[WHAT NEEDS TO BE DONE]:
For the data below, retype word for word the lines from the one containing "left knee: (119, 279)" through the one containing "left elbow: (222, 213)"; drop the pictures.

[Named joint coordinates]:

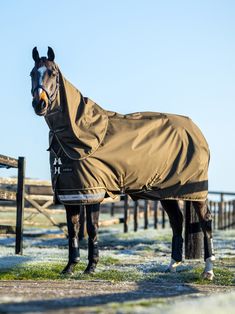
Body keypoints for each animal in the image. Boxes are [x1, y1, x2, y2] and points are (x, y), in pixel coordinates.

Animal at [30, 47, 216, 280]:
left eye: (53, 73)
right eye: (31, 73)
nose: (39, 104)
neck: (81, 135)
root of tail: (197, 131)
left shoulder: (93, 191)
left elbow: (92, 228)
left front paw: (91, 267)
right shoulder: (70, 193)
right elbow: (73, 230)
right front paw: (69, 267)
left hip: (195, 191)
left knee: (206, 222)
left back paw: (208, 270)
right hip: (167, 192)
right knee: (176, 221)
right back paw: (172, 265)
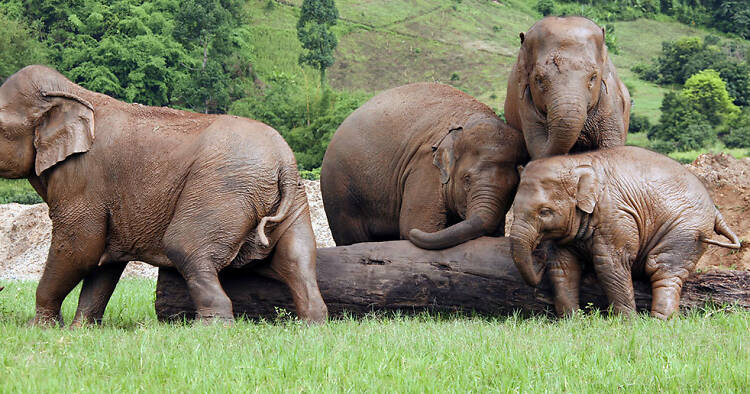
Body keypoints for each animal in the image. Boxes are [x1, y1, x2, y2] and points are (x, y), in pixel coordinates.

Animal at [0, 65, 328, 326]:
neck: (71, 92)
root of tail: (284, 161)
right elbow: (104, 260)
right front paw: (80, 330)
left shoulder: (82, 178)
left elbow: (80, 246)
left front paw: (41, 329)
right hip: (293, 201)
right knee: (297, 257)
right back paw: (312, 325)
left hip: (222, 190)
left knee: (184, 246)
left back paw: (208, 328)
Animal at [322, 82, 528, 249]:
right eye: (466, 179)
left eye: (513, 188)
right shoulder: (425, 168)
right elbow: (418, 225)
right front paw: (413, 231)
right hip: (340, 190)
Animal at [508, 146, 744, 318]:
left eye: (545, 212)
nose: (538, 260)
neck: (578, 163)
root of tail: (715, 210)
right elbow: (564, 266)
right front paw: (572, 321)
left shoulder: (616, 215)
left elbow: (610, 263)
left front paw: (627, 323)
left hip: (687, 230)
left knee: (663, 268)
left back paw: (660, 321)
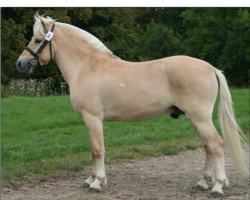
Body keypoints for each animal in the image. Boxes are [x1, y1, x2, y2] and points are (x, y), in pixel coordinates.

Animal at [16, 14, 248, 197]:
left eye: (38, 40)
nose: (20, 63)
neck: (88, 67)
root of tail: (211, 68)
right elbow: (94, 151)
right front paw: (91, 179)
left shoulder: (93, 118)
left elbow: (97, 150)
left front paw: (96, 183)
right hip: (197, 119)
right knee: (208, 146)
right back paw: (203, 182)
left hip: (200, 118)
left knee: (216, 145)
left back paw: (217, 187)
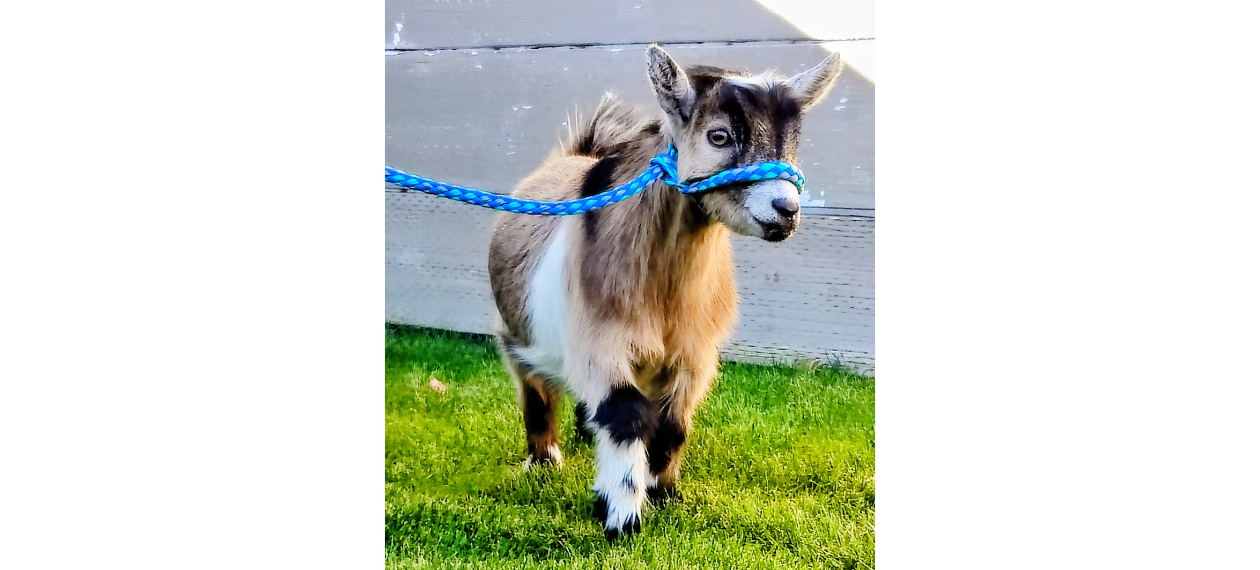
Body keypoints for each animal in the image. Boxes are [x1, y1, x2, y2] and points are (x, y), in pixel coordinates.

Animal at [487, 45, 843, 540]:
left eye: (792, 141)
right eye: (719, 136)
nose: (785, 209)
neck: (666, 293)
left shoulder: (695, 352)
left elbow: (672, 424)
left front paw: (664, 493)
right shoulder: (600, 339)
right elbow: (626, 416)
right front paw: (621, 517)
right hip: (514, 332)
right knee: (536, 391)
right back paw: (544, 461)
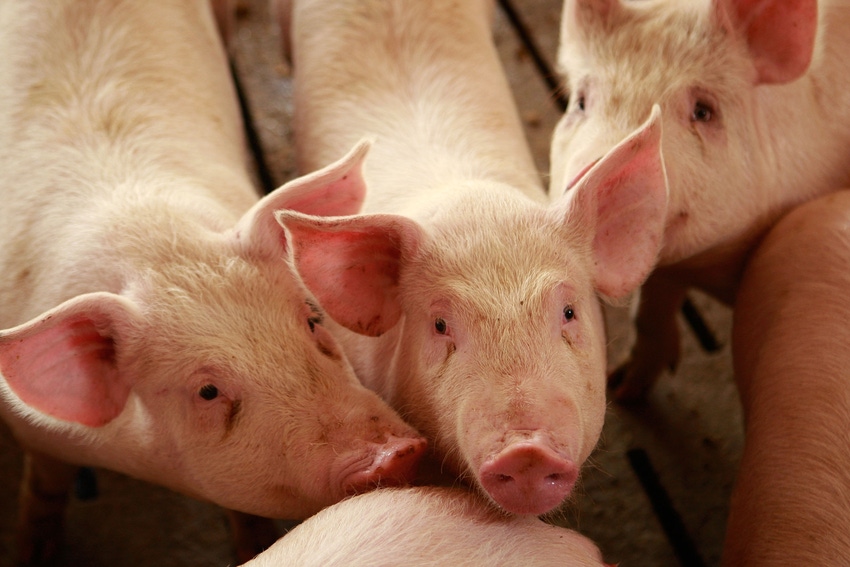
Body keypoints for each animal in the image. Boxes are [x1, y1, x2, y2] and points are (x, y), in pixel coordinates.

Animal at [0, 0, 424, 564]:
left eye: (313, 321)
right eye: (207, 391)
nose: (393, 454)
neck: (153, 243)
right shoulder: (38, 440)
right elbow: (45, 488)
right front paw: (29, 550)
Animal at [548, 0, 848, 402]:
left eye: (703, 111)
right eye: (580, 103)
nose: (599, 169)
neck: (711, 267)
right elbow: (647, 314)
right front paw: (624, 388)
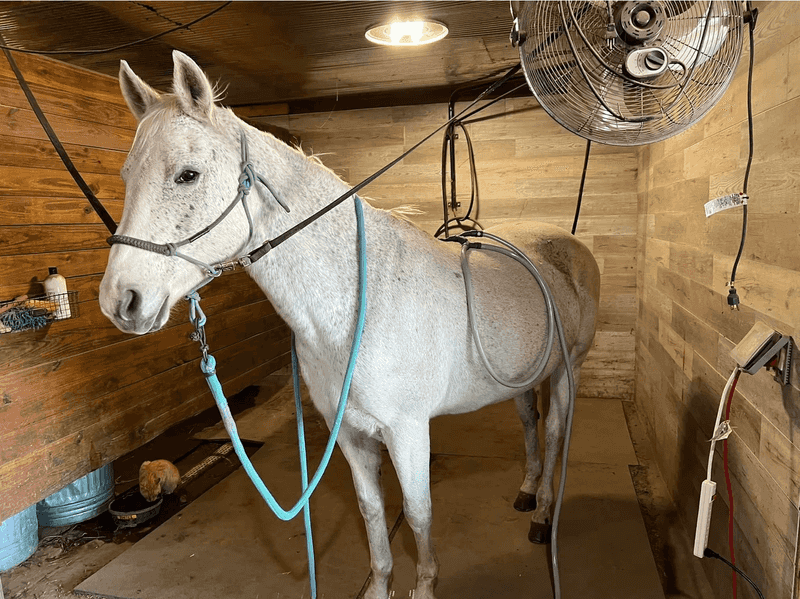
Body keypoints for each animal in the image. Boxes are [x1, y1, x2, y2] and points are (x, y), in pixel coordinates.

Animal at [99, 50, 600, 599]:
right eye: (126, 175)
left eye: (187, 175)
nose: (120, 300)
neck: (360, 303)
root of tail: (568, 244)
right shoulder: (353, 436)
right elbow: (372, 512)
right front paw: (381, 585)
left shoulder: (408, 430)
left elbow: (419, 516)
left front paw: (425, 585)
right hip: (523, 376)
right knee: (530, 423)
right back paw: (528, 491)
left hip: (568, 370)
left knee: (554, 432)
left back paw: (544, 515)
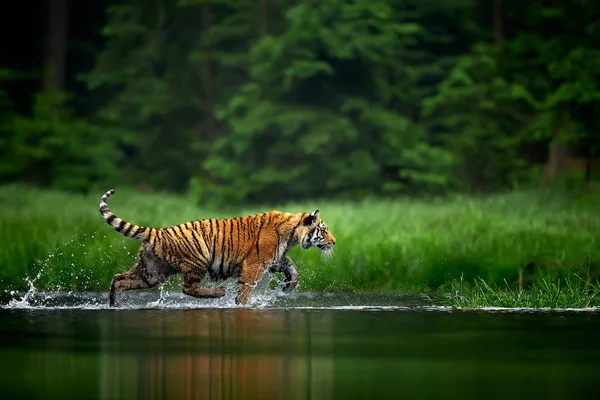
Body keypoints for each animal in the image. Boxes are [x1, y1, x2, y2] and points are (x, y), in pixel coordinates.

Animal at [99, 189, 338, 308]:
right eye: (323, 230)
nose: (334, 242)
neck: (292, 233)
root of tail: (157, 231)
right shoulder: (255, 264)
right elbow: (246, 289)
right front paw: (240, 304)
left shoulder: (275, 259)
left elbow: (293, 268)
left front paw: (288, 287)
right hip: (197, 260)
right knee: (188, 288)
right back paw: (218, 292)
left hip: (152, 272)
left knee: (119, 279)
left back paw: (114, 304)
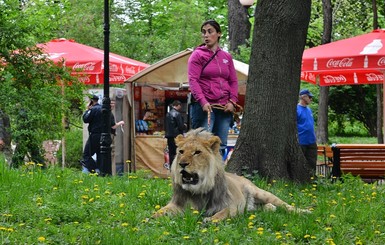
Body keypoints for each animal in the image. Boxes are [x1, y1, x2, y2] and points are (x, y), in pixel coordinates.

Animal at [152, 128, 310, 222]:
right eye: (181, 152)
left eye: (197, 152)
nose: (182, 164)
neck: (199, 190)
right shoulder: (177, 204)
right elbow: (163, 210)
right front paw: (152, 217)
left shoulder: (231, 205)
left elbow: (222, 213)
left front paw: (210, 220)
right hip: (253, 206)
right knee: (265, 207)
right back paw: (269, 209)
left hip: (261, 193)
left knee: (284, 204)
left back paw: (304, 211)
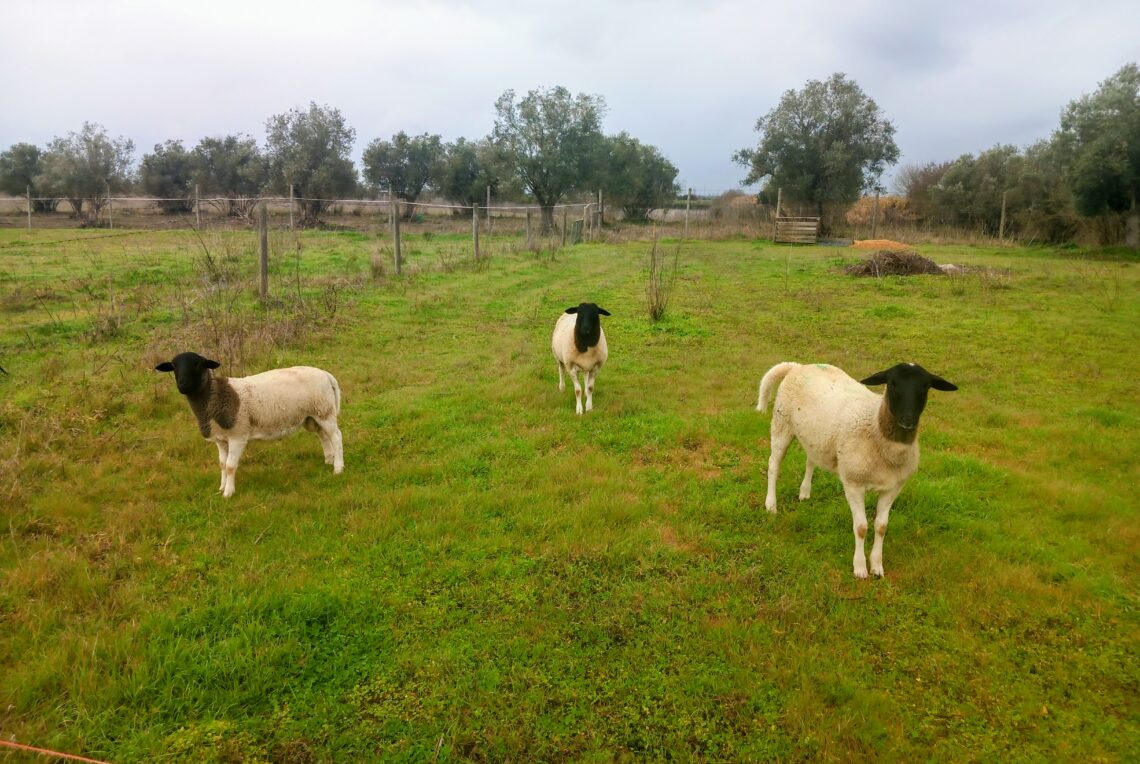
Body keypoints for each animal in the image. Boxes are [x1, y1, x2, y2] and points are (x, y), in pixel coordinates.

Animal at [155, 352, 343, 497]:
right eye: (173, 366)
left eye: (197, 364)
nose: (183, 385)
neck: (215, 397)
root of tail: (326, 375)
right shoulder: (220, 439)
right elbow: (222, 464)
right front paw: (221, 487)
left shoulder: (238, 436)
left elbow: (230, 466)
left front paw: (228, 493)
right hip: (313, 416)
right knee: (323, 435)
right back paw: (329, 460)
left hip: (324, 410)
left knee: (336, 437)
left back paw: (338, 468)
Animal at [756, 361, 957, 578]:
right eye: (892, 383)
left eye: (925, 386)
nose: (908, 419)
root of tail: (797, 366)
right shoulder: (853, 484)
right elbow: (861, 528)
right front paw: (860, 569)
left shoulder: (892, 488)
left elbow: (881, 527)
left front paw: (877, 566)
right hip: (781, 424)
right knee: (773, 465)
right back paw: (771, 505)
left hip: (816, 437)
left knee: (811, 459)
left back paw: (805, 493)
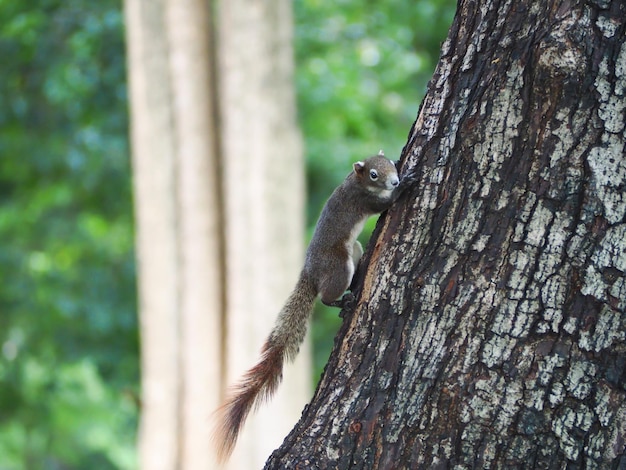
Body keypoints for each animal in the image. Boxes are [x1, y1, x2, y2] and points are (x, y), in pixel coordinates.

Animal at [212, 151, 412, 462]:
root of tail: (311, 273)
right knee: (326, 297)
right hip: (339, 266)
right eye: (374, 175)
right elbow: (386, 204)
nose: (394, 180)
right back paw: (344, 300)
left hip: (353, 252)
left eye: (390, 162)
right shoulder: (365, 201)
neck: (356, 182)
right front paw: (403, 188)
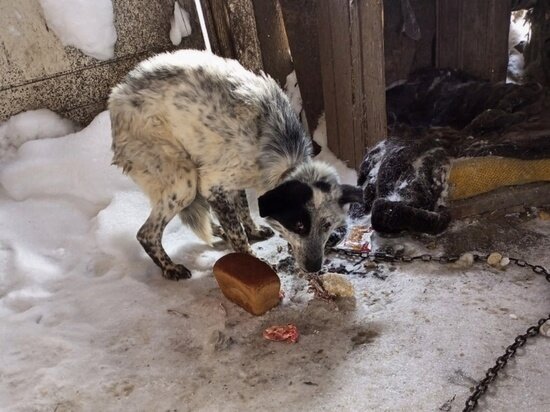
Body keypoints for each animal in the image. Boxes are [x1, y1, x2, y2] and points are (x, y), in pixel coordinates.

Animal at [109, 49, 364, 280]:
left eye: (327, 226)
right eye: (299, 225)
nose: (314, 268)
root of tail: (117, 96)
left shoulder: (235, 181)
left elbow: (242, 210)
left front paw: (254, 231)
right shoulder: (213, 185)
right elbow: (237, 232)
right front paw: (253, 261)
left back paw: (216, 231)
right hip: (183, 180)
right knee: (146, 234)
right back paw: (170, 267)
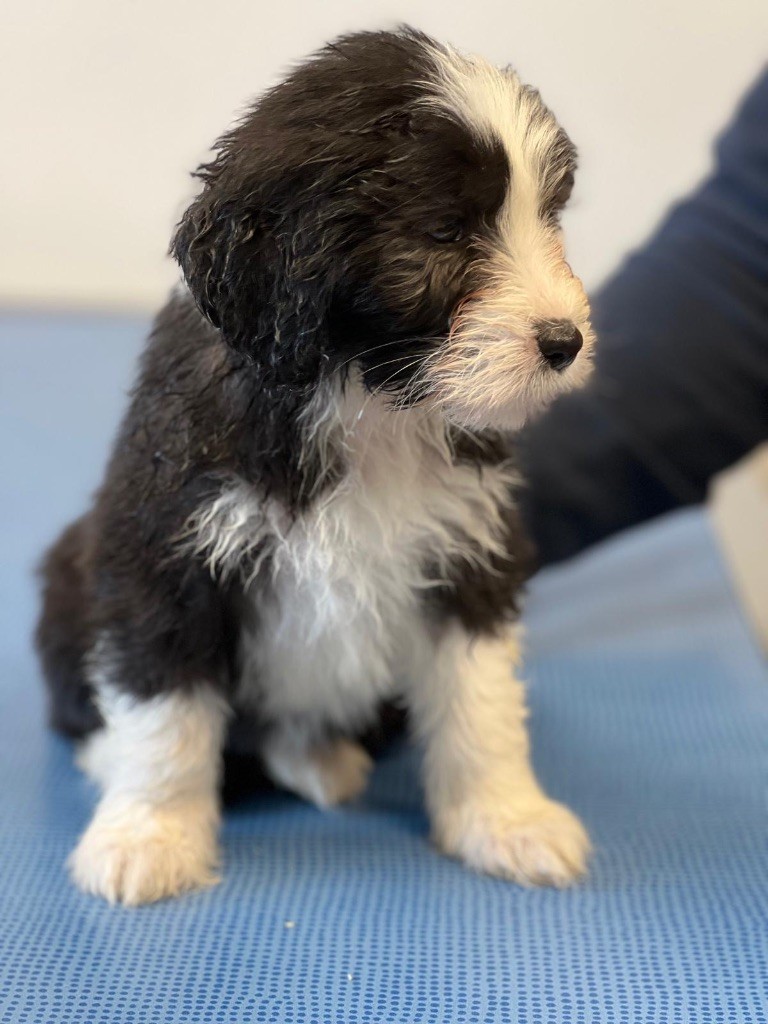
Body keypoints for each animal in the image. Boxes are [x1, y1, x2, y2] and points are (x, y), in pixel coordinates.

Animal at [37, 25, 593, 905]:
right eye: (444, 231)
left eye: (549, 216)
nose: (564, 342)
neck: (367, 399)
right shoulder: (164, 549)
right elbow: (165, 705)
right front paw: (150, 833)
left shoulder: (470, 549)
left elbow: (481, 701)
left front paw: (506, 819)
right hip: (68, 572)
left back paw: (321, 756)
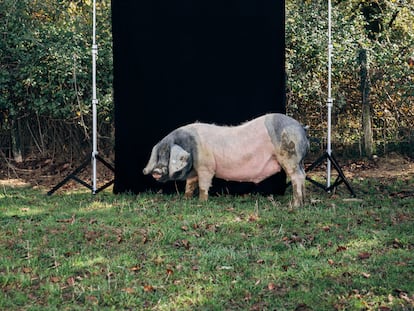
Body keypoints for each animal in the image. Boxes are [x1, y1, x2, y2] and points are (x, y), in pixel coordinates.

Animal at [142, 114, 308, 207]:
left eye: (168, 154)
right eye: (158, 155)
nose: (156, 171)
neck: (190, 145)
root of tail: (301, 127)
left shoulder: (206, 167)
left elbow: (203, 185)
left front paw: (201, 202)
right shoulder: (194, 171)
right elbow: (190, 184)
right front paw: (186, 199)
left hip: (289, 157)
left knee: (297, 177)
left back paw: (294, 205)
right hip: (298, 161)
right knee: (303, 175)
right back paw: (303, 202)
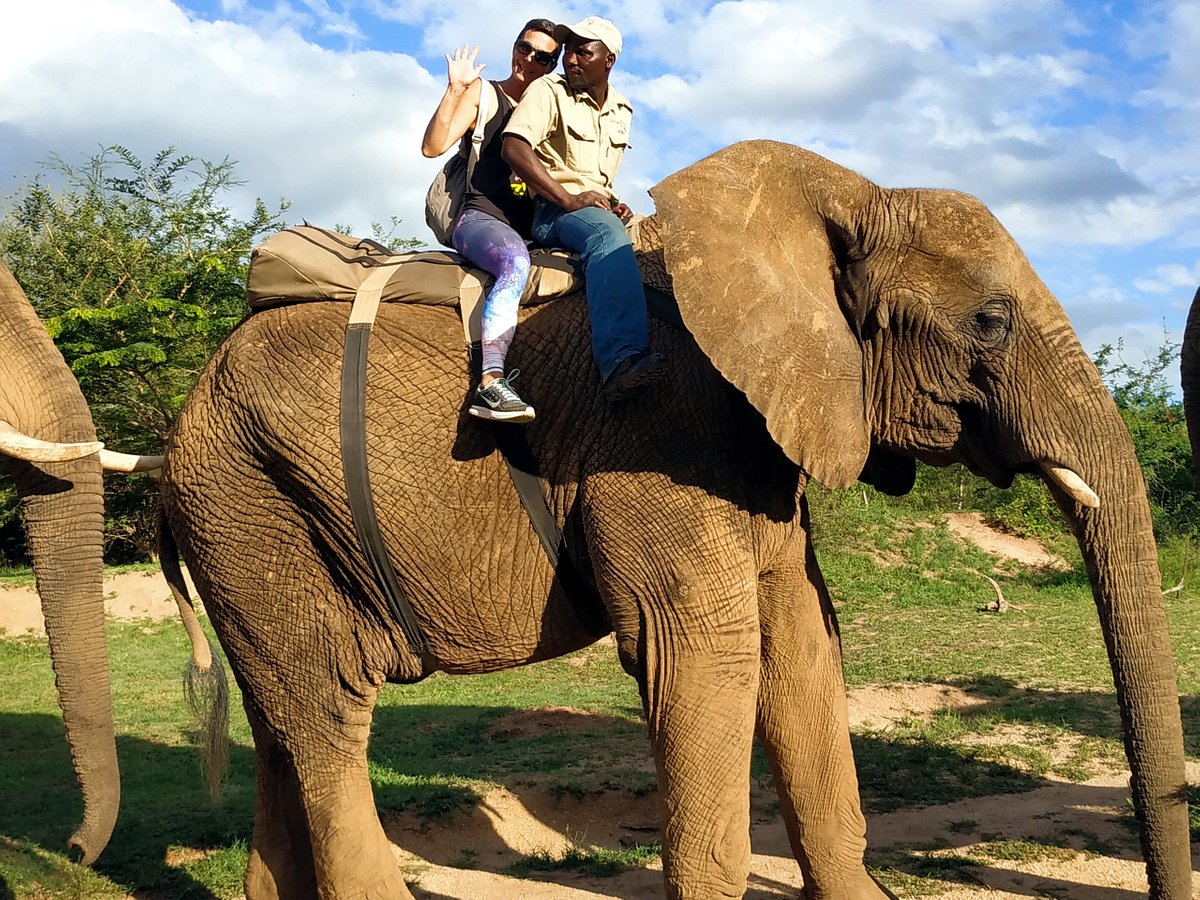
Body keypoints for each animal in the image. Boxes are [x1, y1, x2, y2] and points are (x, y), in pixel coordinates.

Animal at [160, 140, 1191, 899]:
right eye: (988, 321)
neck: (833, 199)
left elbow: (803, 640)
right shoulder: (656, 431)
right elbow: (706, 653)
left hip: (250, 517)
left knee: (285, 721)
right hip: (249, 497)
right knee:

[RESPONSE BOX]:
left knee: (119, 279)
left back paw: (114, 304)
Body keypoints for each animal in the image. Boxes are [x1, y1, x2, y2] and points are (x, y), in pixel coordinates.

Animal at [152, 128, 310, 222]:
right eye: (181, 152)
left eye: (197, 152)
nose: (182, 164)
neck: (199, 190)
right shoulder: (177, 204)
right elbow: (163, 210)
right front paw: (152, 217)
left shoulder: (231, 205)
left elbow: (222, 213)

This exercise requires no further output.